- **Instruction A**
Repeat the records below line for line, leaving out the pictures.

- **Document extract**
##############################

29 July 2019Economics

Both the US Federal Reserve (Fed) and European Central Bank (ECB) appear poised to ease monetary policy. Though the ECB left rates unchanged at its 25 July meeting, it left the door open to further policy measures with Citi analysts expecting a 10bp rate cut to bring the deposit rate to -0.5% and a resumption of QE come September.

Citi analysts expect the Fed to cut rates by 25bps on 31 July, followed by another 25bps cut in September. Monetary easing at the current junction, when growth and inflation disappointments have only been modest, should marginally boost asset values and brighten the global economic outlook. However it also reduces policy flexibility to deal with future crisis.

The Fed's 1998 rate cuts may be the closest comparison to its current signaling of relatively easier monetary policy as "insurance" against possibility of adverse events. Short-term interest rates were cut 75ps following a brief inversion in the US yield curve and weakness in emerging economies, staving off a US recession until early 2001.

Nonetheless, it should be noted that while central banks can diminish risks and mildly stimulate growth, they cannot offset external economic shocks. Trade policy risks are likely to resurface in 2H as Trump turns his focus on Europe and Japan's auto industry.

Leading indicators of global EPS growth suggest impending downward estimate revisions for late 2019 and 2020. It is unlikely that central banks will be able to engineer a quick and full recovery to justify current consensus estimates of 11% EPS growth for 2020.

Central Banks: Back to Easing, Yet Again

Past performance is no guarantee of future results, real results may vary. Forecasts are expressions of opinion, are not a guarantee of future results and are subject to change.

With this, GIC retains its slightly cautious asset allocation – underweight global equities, and slight overweight fixed income and cash. A balance of higher quality income-generating equities and bonds, and reduced exposure to highly cyclical assets is preferred.

Potential kneejerk reactions: Should central bank policies fall short of expectations, markets may see a kneejerk reaction. The UK political situation also adds a further dimension of risk, with the IMF warning that a “no deal” Brexit may pose a severe threat to the world economy.

##############################

- **The records**

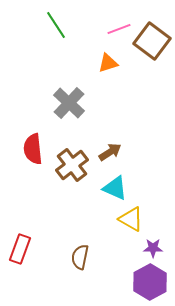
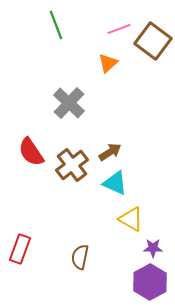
green line: rotated 12 degrees clockwise
brown square: moved 1 px right
orange triangle: rotated 25 degrees counterclockwise
red semicircle: moved 2 px left, 3 px down; rotated 28 degrees counterclockwise
cyan triangle: moved 5 px up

##############################

- **Instruction B**
Copy from the central bank commentary above, word for word, the part that opens with the words containing "Central Banks: Back" and closes with "subject to change.".

- **Task output A**
green line: rotated 12 degrees clockwise
brown square: moved 1 px right
orange triangle: rotated 25 degrees counterclockwise
red semicircle: moved 2 px left, 3 px down; rotated 28 degrees counterclockwise
cyan triangle: moved 5 px up

- **Task output B**
Central Banks: Back to Easing, Yet Again

Past performance is no guarantee of future results, real results may vary. Forecasts are expressions of opinion, are not a guarantee of future results and are subject to change.